• [EXERCISE DETAILS]
Return each line of text from all the records below word for word, leaving out the pictures.

*** THE RECORDS ***

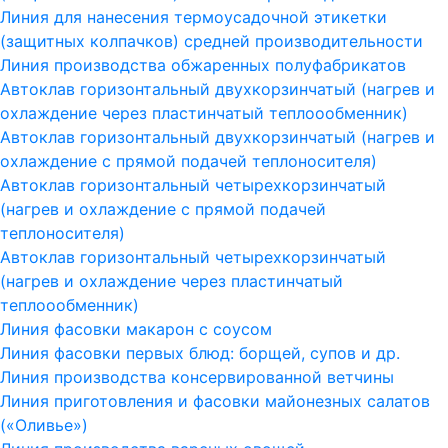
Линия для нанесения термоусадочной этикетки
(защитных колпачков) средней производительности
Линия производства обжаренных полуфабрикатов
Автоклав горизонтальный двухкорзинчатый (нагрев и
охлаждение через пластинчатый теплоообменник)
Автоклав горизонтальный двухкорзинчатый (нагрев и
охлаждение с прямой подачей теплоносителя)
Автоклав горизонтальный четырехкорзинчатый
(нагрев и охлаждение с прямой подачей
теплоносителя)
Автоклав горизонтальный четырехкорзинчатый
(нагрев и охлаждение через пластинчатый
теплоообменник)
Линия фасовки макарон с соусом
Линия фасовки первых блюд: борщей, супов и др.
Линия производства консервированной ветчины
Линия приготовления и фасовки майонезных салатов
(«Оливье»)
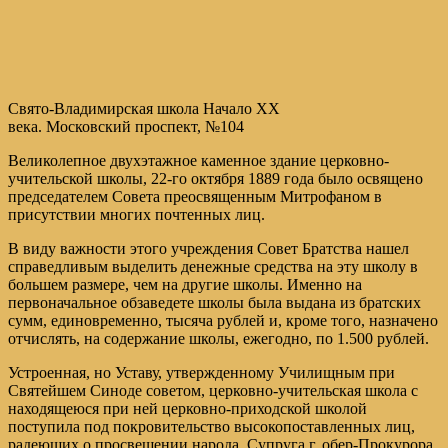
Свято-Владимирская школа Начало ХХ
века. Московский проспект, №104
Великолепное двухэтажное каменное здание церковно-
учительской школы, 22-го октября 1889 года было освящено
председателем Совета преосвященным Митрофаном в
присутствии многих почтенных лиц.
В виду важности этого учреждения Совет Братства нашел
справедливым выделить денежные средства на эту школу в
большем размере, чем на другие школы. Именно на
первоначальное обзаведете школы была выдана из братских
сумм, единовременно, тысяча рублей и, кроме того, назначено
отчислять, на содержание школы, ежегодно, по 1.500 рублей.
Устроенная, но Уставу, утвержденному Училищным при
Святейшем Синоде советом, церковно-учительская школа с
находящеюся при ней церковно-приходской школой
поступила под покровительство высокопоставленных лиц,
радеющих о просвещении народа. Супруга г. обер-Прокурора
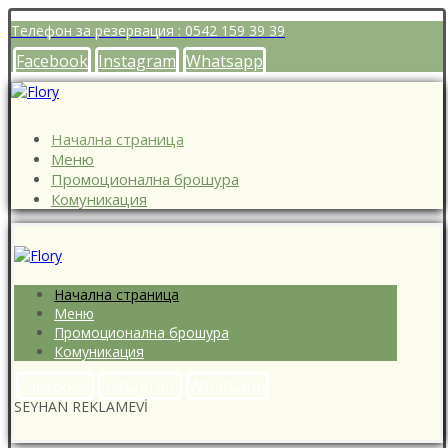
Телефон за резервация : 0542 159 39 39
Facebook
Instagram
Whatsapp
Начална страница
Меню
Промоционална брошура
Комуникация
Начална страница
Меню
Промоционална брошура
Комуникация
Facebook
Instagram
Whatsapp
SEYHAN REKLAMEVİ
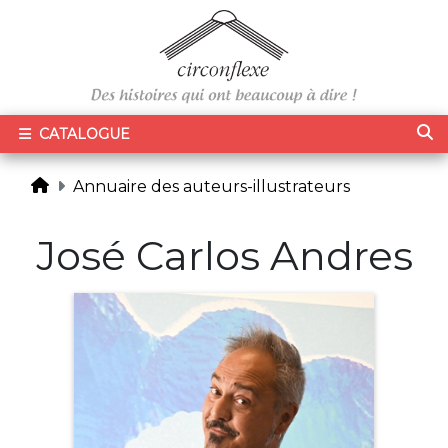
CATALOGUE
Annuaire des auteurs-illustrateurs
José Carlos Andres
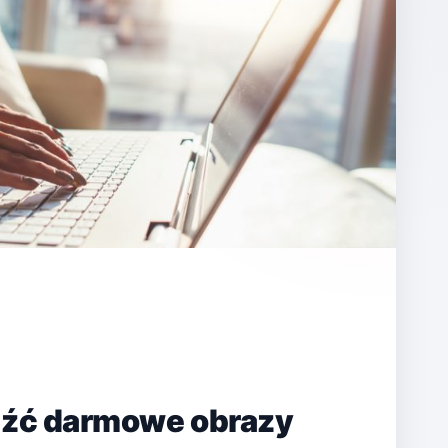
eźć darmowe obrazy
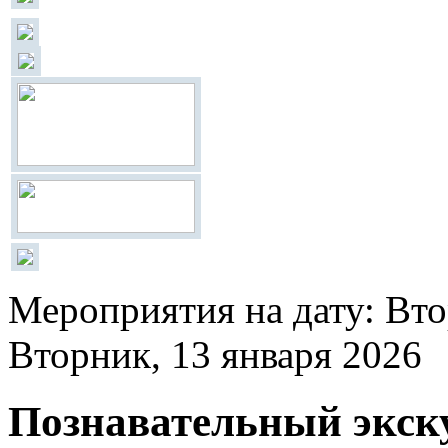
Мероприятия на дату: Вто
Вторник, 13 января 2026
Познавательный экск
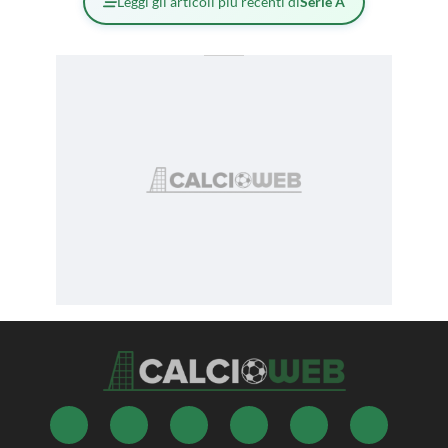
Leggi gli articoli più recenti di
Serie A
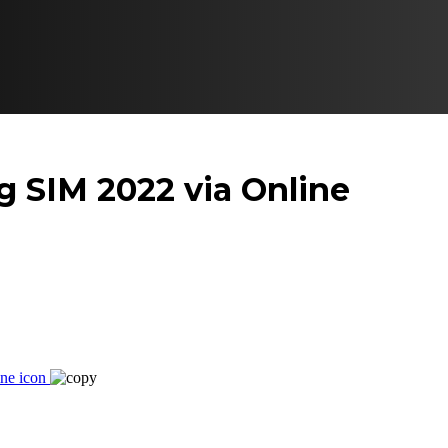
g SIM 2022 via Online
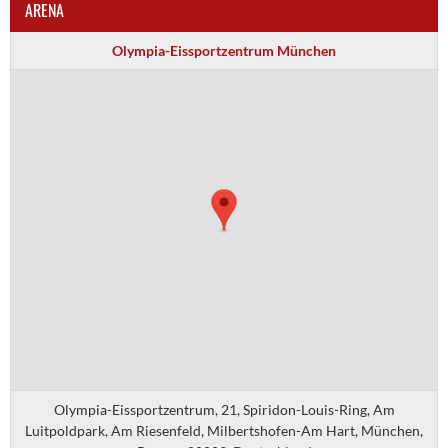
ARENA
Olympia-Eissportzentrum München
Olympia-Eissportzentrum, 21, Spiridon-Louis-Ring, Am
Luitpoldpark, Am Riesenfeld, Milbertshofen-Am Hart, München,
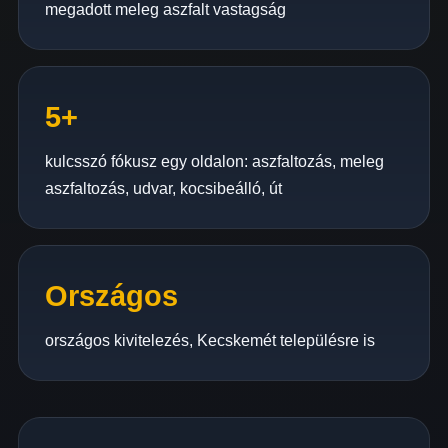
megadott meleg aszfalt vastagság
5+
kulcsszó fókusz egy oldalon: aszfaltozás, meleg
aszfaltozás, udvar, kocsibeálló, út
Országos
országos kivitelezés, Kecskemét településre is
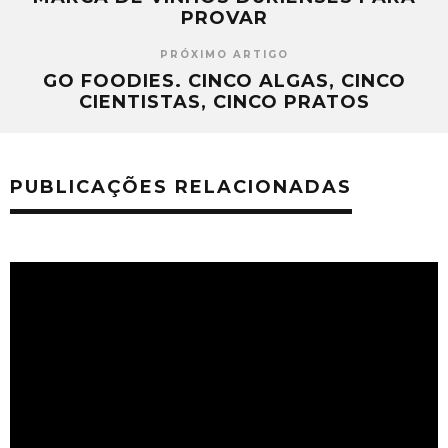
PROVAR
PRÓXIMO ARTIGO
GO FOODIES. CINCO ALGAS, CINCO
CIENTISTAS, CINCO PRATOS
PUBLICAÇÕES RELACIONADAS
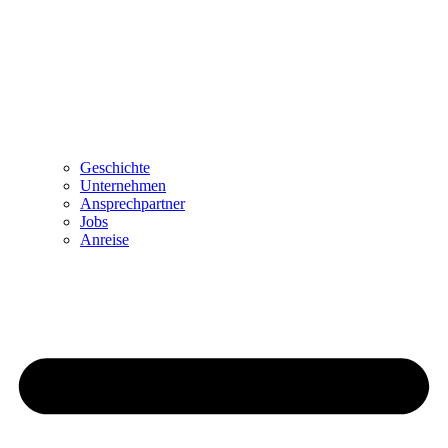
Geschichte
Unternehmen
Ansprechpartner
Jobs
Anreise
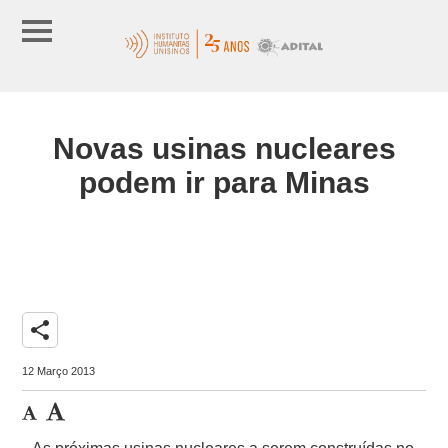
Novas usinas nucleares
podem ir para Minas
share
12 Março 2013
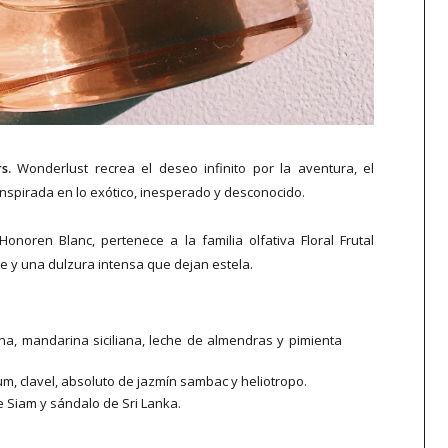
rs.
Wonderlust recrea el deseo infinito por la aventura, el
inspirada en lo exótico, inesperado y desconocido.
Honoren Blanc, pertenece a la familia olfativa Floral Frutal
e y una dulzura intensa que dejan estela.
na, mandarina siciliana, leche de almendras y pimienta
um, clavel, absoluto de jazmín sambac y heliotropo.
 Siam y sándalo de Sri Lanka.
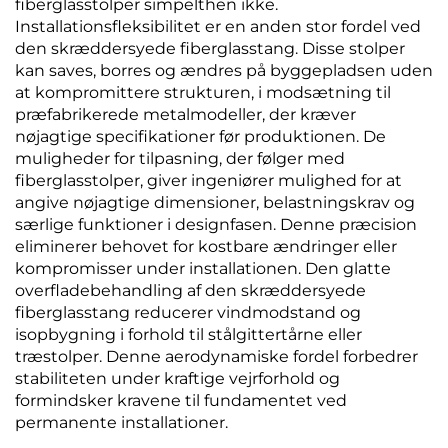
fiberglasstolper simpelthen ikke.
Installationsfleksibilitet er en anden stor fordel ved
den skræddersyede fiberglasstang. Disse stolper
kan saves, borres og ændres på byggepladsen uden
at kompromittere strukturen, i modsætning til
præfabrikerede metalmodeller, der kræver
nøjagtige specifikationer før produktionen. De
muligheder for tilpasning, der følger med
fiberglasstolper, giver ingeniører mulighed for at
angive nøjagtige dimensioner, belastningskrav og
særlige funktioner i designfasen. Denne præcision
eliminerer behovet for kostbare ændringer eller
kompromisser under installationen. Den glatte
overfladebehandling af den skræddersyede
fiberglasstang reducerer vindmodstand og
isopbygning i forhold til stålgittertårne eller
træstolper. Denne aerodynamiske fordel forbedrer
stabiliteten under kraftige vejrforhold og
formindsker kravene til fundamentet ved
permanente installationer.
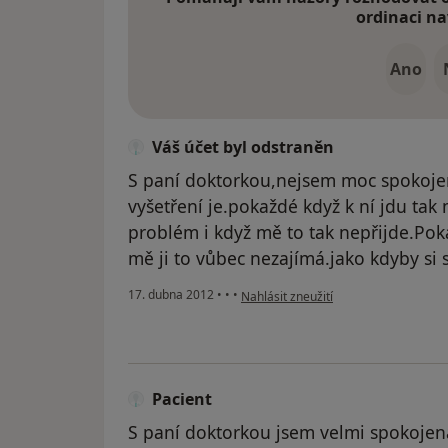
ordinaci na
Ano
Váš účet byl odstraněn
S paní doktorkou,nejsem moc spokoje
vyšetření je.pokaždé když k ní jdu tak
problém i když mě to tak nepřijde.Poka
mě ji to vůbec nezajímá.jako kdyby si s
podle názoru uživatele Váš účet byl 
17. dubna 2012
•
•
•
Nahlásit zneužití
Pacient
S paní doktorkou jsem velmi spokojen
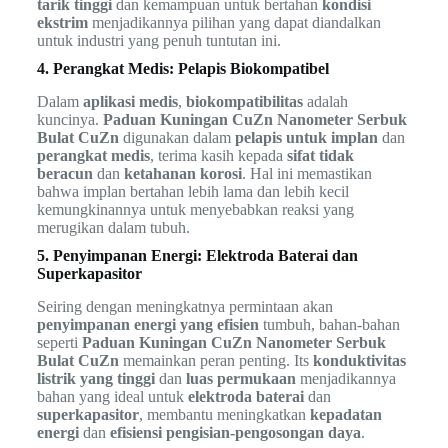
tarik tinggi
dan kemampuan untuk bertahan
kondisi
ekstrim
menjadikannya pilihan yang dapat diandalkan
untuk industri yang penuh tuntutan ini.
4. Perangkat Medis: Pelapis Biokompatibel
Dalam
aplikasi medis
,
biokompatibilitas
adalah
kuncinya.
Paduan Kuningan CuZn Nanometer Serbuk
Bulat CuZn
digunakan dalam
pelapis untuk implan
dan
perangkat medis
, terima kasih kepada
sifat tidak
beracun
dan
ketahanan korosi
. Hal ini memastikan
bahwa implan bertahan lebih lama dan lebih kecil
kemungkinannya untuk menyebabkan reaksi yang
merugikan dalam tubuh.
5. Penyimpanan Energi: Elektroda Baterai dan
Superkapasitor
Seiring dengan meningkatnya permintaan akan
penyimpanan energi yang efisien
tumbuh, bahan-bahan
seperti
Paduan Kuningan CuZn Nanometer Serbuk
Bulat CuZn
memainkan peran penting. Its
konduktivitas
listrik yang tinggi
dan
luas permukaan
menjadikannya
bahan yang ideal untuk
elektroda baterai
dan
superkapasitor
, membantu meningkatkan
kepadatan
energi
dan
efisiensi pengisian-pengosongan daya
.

***

• [ANSWER TO THE EXERCISE]
Линия для нанесения термоусадочной этикетки
(защитных колпачков) средней производительности
Линия производства обжаренных полуфабрикатов
Автоклав горизонтальный двухкорзинчатый (нагрев и
охлаждение через пластинчатый теплоообменник)
Автоклав горизонтальный двухкорзинчатый (нагрев и
охлаждение с прямой подачей теплоносителя)
Автоклав горизонтальный четырехкорзинчатый
(нагрев и охлаждение с прямой подачей
теплоносителя)
Автоклав горизонтальный четырехкорзинчатый
(нагрев и охлаждение через пластинчатый
теплоообменник)
Линия фасовки макарон с соусом
Линия фасовки первых блюд: борщей, супов и др.
Линия производства консервированной ветчины
Линия приготовления и фасовки майонезных салатов
(«Оливье»)
Свято-Владимирская школа Начало ХХ
века. Московский проспект, №104
Великолепное двухэтажное каменное здание церковно-
учительской школы, 22-го октября 1889 года было освящено
председателем Совета преосвященным Митрофаном в
присутствии многих почтенных лиц.
В виду важности этого учреждения Совет Братства нашел
справедливым выделить денежные средства на эту школу в
большем размере, чем на другие школы. Именно на
первоначальное обзаведете школы была выдана из братских
сумм, единовременно, тысяча рублей и, кроме того, назначено
отчислять, на содержание школы, ежегодно, по 1.500 рублей.
Устроенная, но Уставу, утвержденному Училищным при
Святейшем Синоде советом, церковно-учительская школа с
находящеюся при ней церковно-приходской школой
поступила под покровительство высокопоставленных лиц,
радеющих о просвещении народа. Супруга г. обер-Прокурора
Телефон за резервация : 0542 159 39 39
Facebook
Instagram
Whatsapp
Начална страница
Меню
Промоционална брошура
Комуникация
Начална страница
Меню
Промоционална брошура
Комуникация
Facebook
Instagram
Whatsapp
SEYHAN REKLAMEVİ
CATALOGUE
Annuaire des auteurs-illustrateurs
José Carlos Andres
eźć darmowe obrazy
Мероприятия на дату: Вто
Вторник, 13 января 2026
Познавательный экск
Leggi gli articoli più recenti di
Serie A
g SIM 2022 via Online
ARENA
Olympia-Eissportzentrum München
Olympia-Eissportzentrum, 21, Spiridon-Louis-Ring, Am
Luitpoldpark, Am Riesenfeld, Milbertshofen-Am Hart, München,
megadott meleg aszfalt vastagság
5+
kulcsszó fókusz egy oldalon: aszfaltozás, meleg
aszfaltozás, udvar, kocsibeálló, út
Országos
országos kivitelezés, Kecskemét településre is
PROVAR
PRÓXIMO ARTIGO
GO FOODIES. CINCO ALGAS, CINCO
CIENTISTAS, CINCO PRATOS
PUBLICAÇÕES RELACIONADAS
Geschichte
Unternehmen
Ansprechpartner
Jobs
Anreise
Novas usinas nucleares
podem ir para Minas
share
12 Março 2013
rs.
Wonderlust recrea el deseo infinito por la aventura, el
inspirada en lo exótico, inesperado y desconocido.
Honoren Blanc, pertenece a la familia olfativa Floral Frutal
e y una dulzura intensa que dejan estela.
na, mandarina siciliana, leche de almendras y pimienta
um, clavel, absoluto de jazmín sambac y heliotropo.
 Siam y sándalo de Sri Lanka.
fiberglasstolper simpelthen ikke.
Installationsfleksibilitet er en anden stor fordel ved
den skræddersyede fiberglasstang. Disse stolper
kan saves, borres og ændres på byggepladsen uden
at kompromittere strukturen, i modsætning til
præfabrikerede metalmodeller, der kræver
nøjagtige specifikationer før produktionen. De
muligheder for tilpasning, der følger med
fiberglasstolper, giver ingeniører mulighed for at
angive nøjagtige dimensioner, belastningskrav og
særlige funktioner i designfasen. Denne præcision
eliminerer behovet for kostbare ændringer eller
kompromisser under installationen. Den glatte
overfladebehandling af den skræddersyede
fiberglasstang reducerer vindmodstand og
isopbygning i forhold til stålgittertårne eller
træstolper. Denne aerodynamiske fordel forbedrer
stabiliteten under kraftige vejrforhold og
formindsker kravene til fundamentet ved
permanente installationer.
ordinaci na
Ano
Váš účet byl odstraněn
S paní doktorkou,nejsem moc spokoje
vyšetření je.pokaždé když k ní jdu tak
problém i když mě to tak nepřijde.Poka
mě ji to vůbec nezajímá.jako kdyby si s
podle názoru uživatele Váš účet byl 
17. dubna 2012
•
•
•
Nahlásit zneužití
Pacient
S paní doktorkou jsem velmi spokojen
tarik tinggi
dan kemampuan untuk bertahan
kondisi
ekstrim
menjadikannya pilihan yang dapat diandalkan
untuk industri yang penuh tuntutan ini.
4. Perangkat Medis: Pelapis Biokompatibel
Dalam
aplikasi medis
,
biokompatibilitas
adalah
kuncinya.
Paduan Kuningan CuZn Nanometer Serbuk
Bulat CuZn
digunakan dalam
pelapis untuk implan
dan
perangkat medis
, terima kasih kepada
sifat tidak
beracun
dan
ketahanan korosi
. Hal ini memastikan
bahwa implan bertahan lebih lama dan lebih kecil
kemungkinannya untuk menyebabkan reaksi yang
merugikan dalam tubuh.
5. Penyimpanan Energi: Elektroda Baterai dan
Superkapasitor
Seiring dengan meningkatnya permintaan akan
penyimpanan energi yang efisien
tumbuh, bahan-bahan
seperti
Paduan Kuningan CuZn Nanometer Serbuk
Bulat CuZn
memainkan peran penting. Its
konduktivitas
listrik yang tinggi
dan
luas permukaan
menjadikannya
bahan yang ideal untuk
elektroda baterai
dan
superkapasitor
, membantu meningkatkan
kepadatan
energi
dan
efisiensi pengisian-pengosongan daya
.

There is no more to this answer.